(Objective) Return each of the entries below verbatim, line by line, omitting the pictures.

(Provided information)
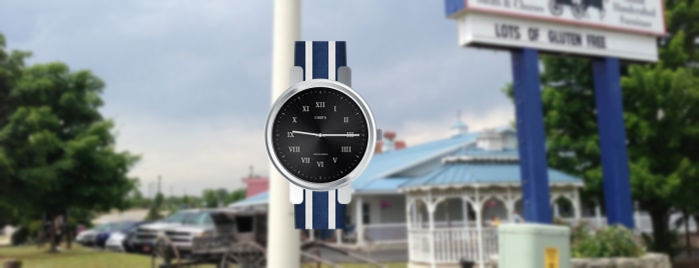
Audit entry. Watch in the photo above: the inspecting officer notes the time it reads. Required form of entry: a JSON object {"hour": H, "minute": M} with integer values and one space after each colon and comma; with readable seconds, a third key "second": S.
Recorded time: {"hour": 9, "minute": 15}
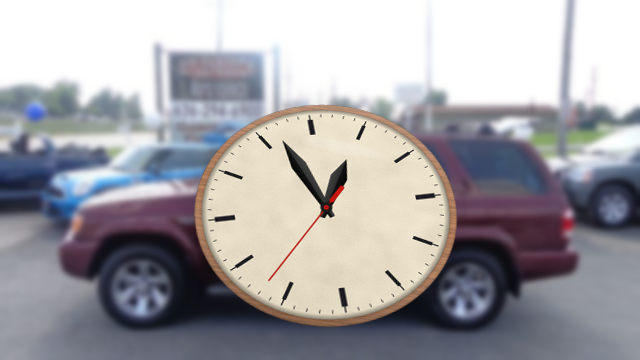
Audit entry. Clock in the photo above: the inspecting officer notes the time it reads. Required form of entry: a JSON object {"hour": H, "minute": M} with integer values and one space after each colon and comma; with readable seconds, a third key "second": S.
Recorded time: {"hour": 12, "minute": 56, "second": 37}
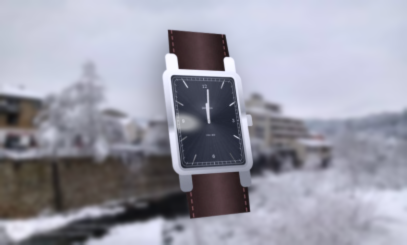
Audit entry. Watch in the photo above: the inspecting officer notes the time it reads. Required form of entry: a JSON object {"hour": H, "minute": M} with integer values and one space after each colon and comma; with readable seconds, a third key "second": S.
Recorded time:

(Expected output)
Audit entry. Watch in the photo above: the inspecting officer notes the time it reads. Required form of entry: a JSON object {"hour": H, "minute": M} with integer values and one space after each colon and comma; with readable seconds, a third key "second": S.
Recorded time: {"hour": 9, "minute": 15}
Audit entry. Clock in the photo above: the inspecting officer notes the time it reads. Required form of entry: a JSON object {"hour": H, "minute": M} with integer values and one space after each colon and comma; with readable seconds, a third key "second": S.
Recorded time: {"hour": 12, "minute": 56, "second": 37}
Audit entry. Watch in the photo above: the inspecting officer notes the time it reads. Required form of entry: a JSON object {"hour": H, "minute": M} with integer values and one space after each colon and comma; with readable seconds, a third key "second": S.
Recorded time:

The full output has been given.